Quote of the Day for March 29, 2015
During the Hitler years—in order to finance the party’s programs, including the war expenditures—every social group in Germany was mercilessly exploited and drained. White-collar salaries and the earnings of small businessmen were deliberately held down by government controls, freezes, taxes. Big business was bled by taxes and “special contributions” of every kind, and strangled by the bureaucracy . . . . At the same time the income of the farmers was held down, and there was a desperate flight to the cities—where the middle class, especially the small tradesmen, were soon in desperate straits, and where the workers were forced to labor at low wages for increasingly longer hours (up to 60 or more per week).
But the Nazis defended their policies, and the country did not rebel; it accepted the Nazi argument. Selfish individuals may be unhappy, the Nazis said, but what we have established in Germany is the ideal system, socialism.
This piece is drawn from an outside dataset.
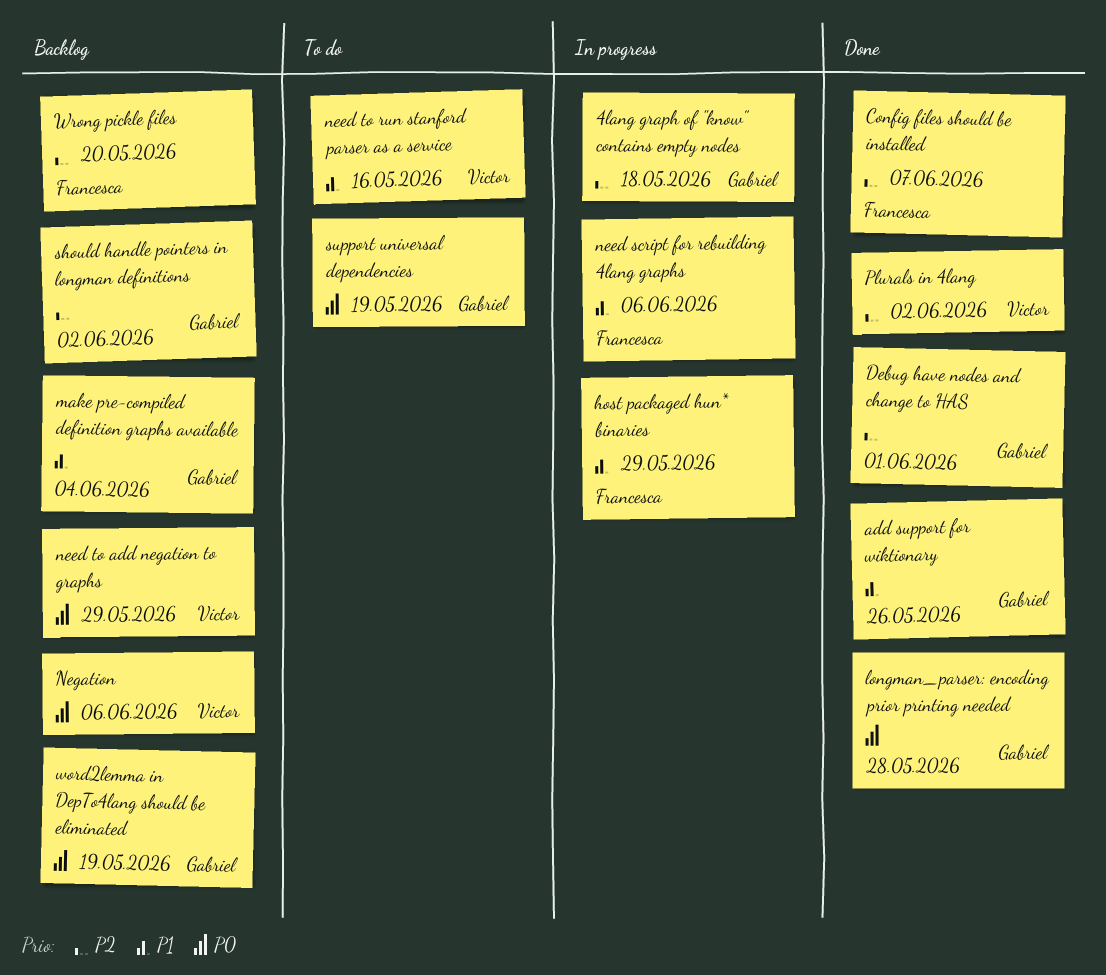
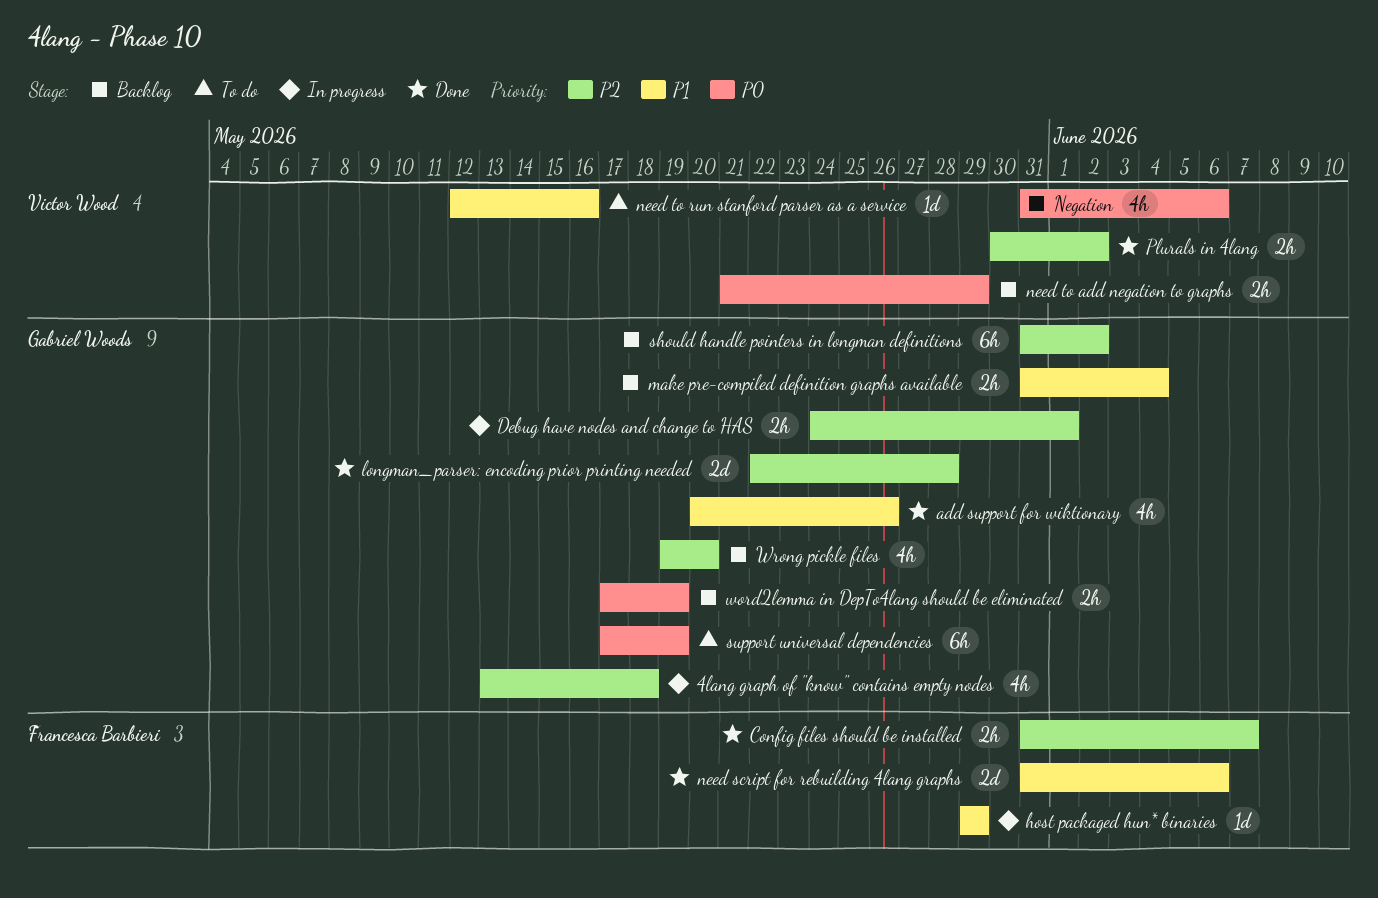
Debug have nodes and change to HAS, status: Done -> In progress
longman_parser: encoding prior printing needed, priority: P0 -> P2
need script for rebuilding 4lang graphs, status: In progress -> Done
Wrong pickle files, owner: Francesca Barbieri -> Gabriel Woods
In its Nazi usage this term is not restricted to a theory of economics; it is to be understood in a fundamental sense. “Socialism” for the Nazis denotes the principle of collectivism as such and its corollary, statism—in every field of human action, including but not limited to economics.
“To be a socialist,” says Goebbels, “is to submit the I to the thou; socialism is sacrificing the individual to the whole.”
By this definition, the Nazis practiced what they preached. They practiced it at home and then abroad. No one can claim that they did not sacrifice enough individuals.